Copy every line of text in the material below word for word. Leave the pictures out of your answer.

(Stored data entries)

..........

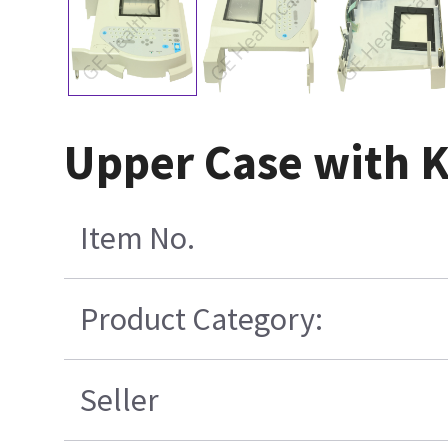
Upper Case with K
Item No.
Product Category:
Seller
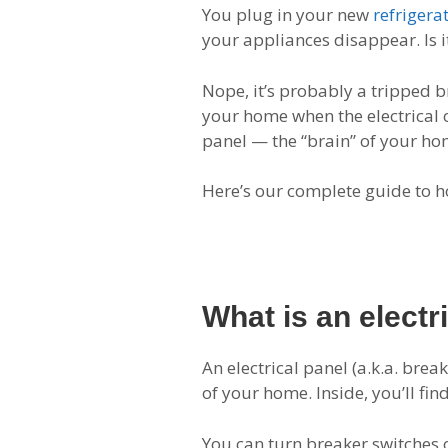
You plug in your new
refrigera
your appliances disappear. Is 
Nope, it’s probably a tripped b
your home when the electrical c
panel — the “brain” of your hom
Here’s our complete guide to h
What is an electr
An electrical panel (a.k.a. brea
of your home. Inside, you’ll fin
You can turn breaker switches o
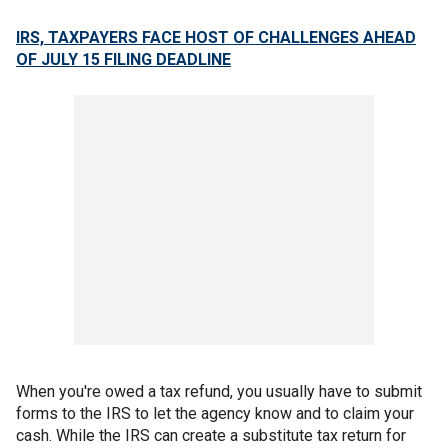
IRS, TAXPAYERS FACE HOST OF CHALLENGES AHEAD
OF JULY 15 FILING DEADLINE
When you're owed a tax refund, you usually have to submit
forms to the IRS to let the agency know and to claim your
cash. While the IRS can create a substitute tax return for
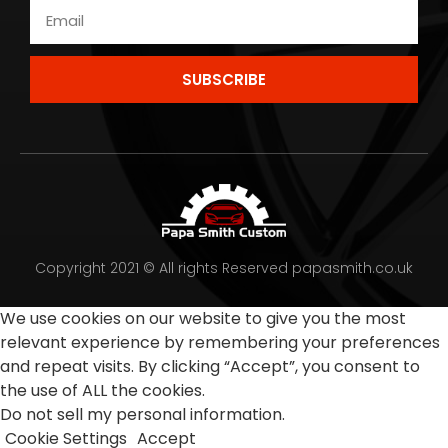
SUBSCRIBE
Copyright 2021 © All rights Reserved papasmith.co.uk
We use cookies on our website to give you the most
relevant experience by remembering your preferences
and repeat visits. By clicking “Accept”, you consent to
the use of ALL the cookies.
Do not sell my personal information
.
Cookie Settings
Accept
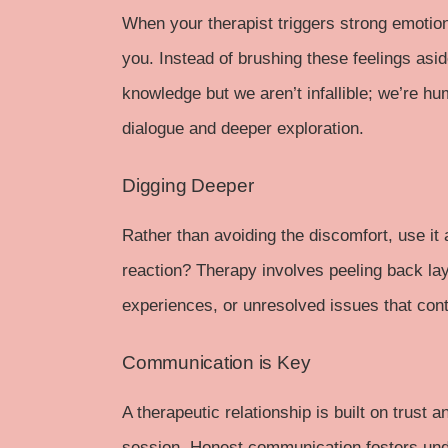
When your therapist triggers strong emotions
you. Instead of brushing these feelings asid
knowledge but we aren’t infallible; we’re hu
dialogue and deeper exploration.
Digging Deeper
Rather than avoiding the discomfort, use it 
reaction? Therapy involves peeling back lay
experiences, or unresolved issues that cont
Communication is Key
A therapeutic relationship is built on trust 
session. Honest communication fosters under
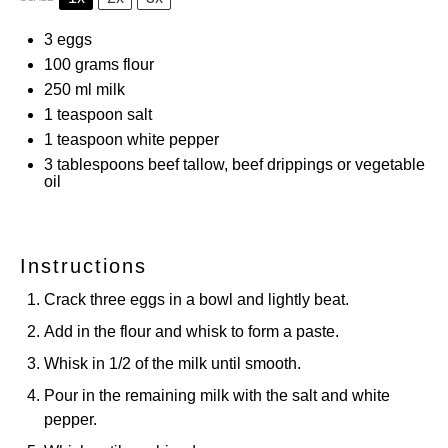
3
eggs
100 grams
flour
250
ml milk
1 teaspoon
salt
1 teaspoon
white pepper
3 tablespoons
beef tallow, beef drippings or vegetable
oil
Instructions
Crack three eggs in a bowl and lightly beat.
Add in the flour and whisk to form a paste.
Whisk in 1/2 of the milk until smooth.
Pour in the remaining milk with the salt and white
pepper.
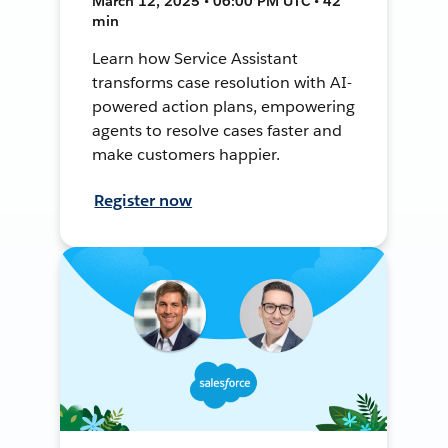
March 12, 2025 • 06:00 PM UTC • 42
min
Learn how Service Assistant
transforms case resolution with AI-
powered action plans, empowering
agents to resolve cases faster and
make customers happier.
Register now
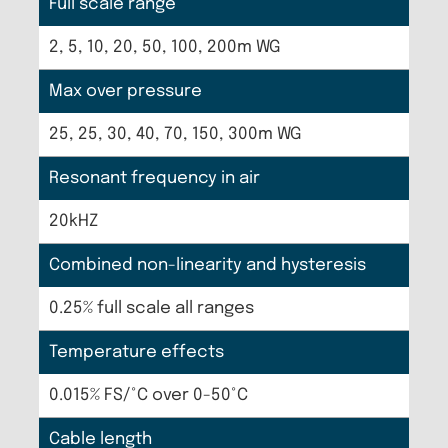
Full scale range
2, 5, 10, 20, 50, 100, 200m WG
Max over pressure
25, 25, 30, 40, 70, 150, 300m WG
Resonant frequency in air
20kHZ
Combined non-linearity and hysteresis
0.25% full scale all ranges
Temperature effects
0.015% FS/°C over 0-50°C
Cable length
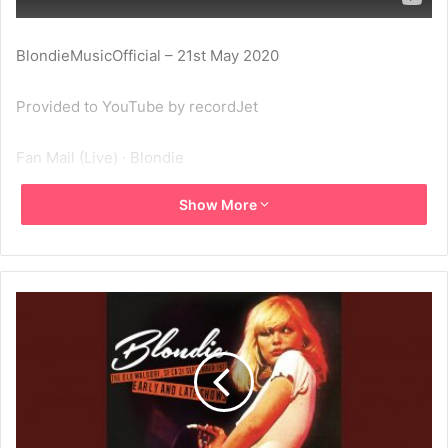
BlondieMusicOfficial – 21st May 2020
Provided to YouTube by recordJet
Fan Mail (Live) · Blondie
Show More
Live At The Old Waldorf, San Francisco, Ca, 21 Sep ’77 –
Early And Late Shows
℗ Blondie
Released on: 2015-04-21
Composer: Blondie
Composer: Blondie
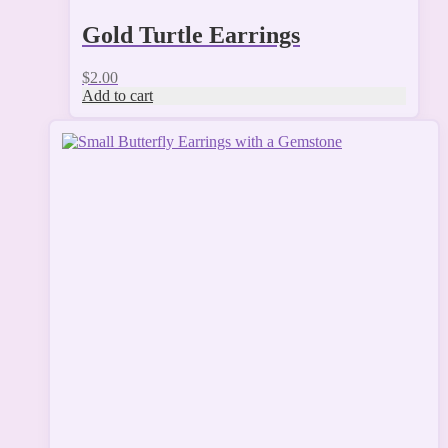
Gold Turtle Earrings
$
2.00
Add to cart
This
product
has
multiple
variants.
The
options
may
be
chosen
on
the
product
page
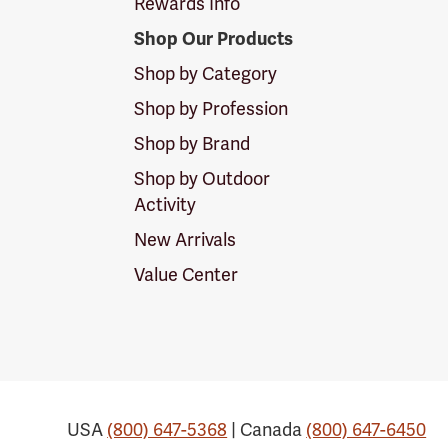
Rewards Info
Shop Our Products
Shop by Category
Shop by Profession
Shop by Brand
Shop by Outdoor
Activity
New Arrivals
Value Center
USA
(800) 647-5368
| Canada
(800) 647-6450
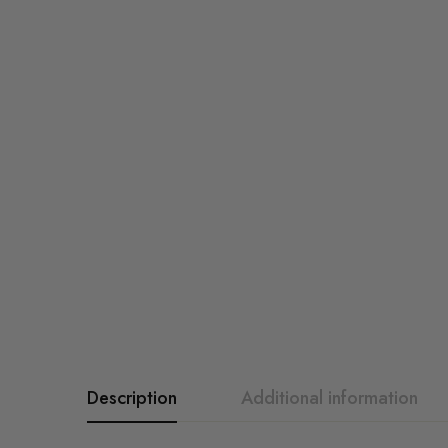
Description
Additional information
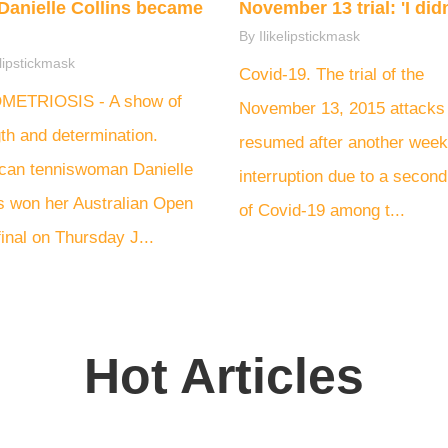
Danielle Collins became
November 13 trial: 'I didn'
By Ilikelipstickmask
elipstickmask
Covid-19. The trial of the
ETRIOSIS - A show of
November 13, 2015 attacks
th and determination.
resumed after another week
can tenniswoman Danielle
interruption due to a secon
ns won her Australian Open
of Covid-19 among t...
inal on Thursday J...
Hot Articles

..........

== YOUR SOLUTION ==
Upper Case with K
Item No.
Product Category:
Seller
You plug in your new
refrigera
your appliances disappear. Is 
Nope, it’s probably a tripped b
your home when the electrical c
panel — the “brain” of your hom
Here’s our complete guide to h
What is an electr
An electrical panel (a.k.a. brea
of your home. Inside, you’ll fin
You can turn breaker switches o
IRS, TAXPAYERS FACE HOST OF CHALLENGES AHEAD
OF JULY 15 FILING DEADLINE
When you're owed a tax refund, you usually have to submit
forms to the IRS to let the agency know and to claim your
cash. While the IRS can create a substitute tax return for
SUBSCRIBE
Copyright 2021 © All rights Reserved papasmith.co.uk
We use cookies on our website to give you the most
relevant experience by remembering your preferences
and repeat visits. By clicking “Accept”, you consent to
the use of ALL the cookies.
Do not sell my personal information
.
Cookie Settings
Accept
When your therapist triggers strong emotions
you. Instead of brushing these feelings asid
knowledge but we aren’t infallible; we’re hu
dialogue and deeper exploration.
Digging Deeper
Rather than avoiding the discomfort, use it 
reaction? Therapy involves peeling back lay
experiences, or unresolved issues that cont
Communication is Key
A therapeutic relationship is built on trust 
session. Honest communication fosters under
3
eggs
100 grams
flour
250
ml milk
1 teaspoon
salt
1 teaspoon
white pepper
3 tablespoons
beef tallow, beef drippings or vegetable
oil
Instructions
Crack three eggs in a bowl and lightly beat.
Add in the flour and whisk to form a paste.
Whisk in 1/2 of the milk until smooth.
Pour in the remaining milk with the salt and white
pepper.
March 12, 2025 • 06:00 PM UTC • 42
min
Learn how Service Assistant
transforms case resolution with AI-
powered action plans, empowering
agents to resolve cases faster and
make customers happier.
Register now
Full scale range
2, 5, 10, 20, 50, 100, 200m WG
Max over pressure
25, 25, 30, 40, 70, 150, 300m WG
Resonant frequency in air
20kHZ
Combined non-linearity and hysteresis
0.25% full scale all ranges
Temperature effects
0.015% FS/°C over 0-50°C
Cable length
BlondieMusicOfficial – 21st May 2020
Provided to YouTube by recordJet
Fan Mail (Live) · Blondie
Show More
Live At The Old Waldorf, San Francisco, Ca, 21 Sep ’77 –
Early And Late Shows
℗ Blondie
Released on: 2015-04-21
Composer: Blondie
Composer: Blondie
Gold Turtle Earrings
$
2.00
Add to cart
This
product
has
multiple
variants.
The
options
may
be
chosen
on
the
product
page
Rewards Info
Shop Our Products
Shop by Category
Shop by Profession
Shop by Brand
Shop by Outdoor
Activity
New Arrivals
Value Center
USA
(800) 647-5368
| Canada
(800) 647-6450
Description
Additional information
Danielle Collins became
November 13 trial: 'I didn'
By Ilikelipstickmask
elipstickmask
Covid-19. The trial of the
ETRIOSIS - A show of
November 13, 2015 attacks
th and determination.
resumed after another week
can tenniswoman Danielle
interruption due to a secon
ns won her Australian Open
of Covid-19 among t...
inal on Thursday J...
Hot Articles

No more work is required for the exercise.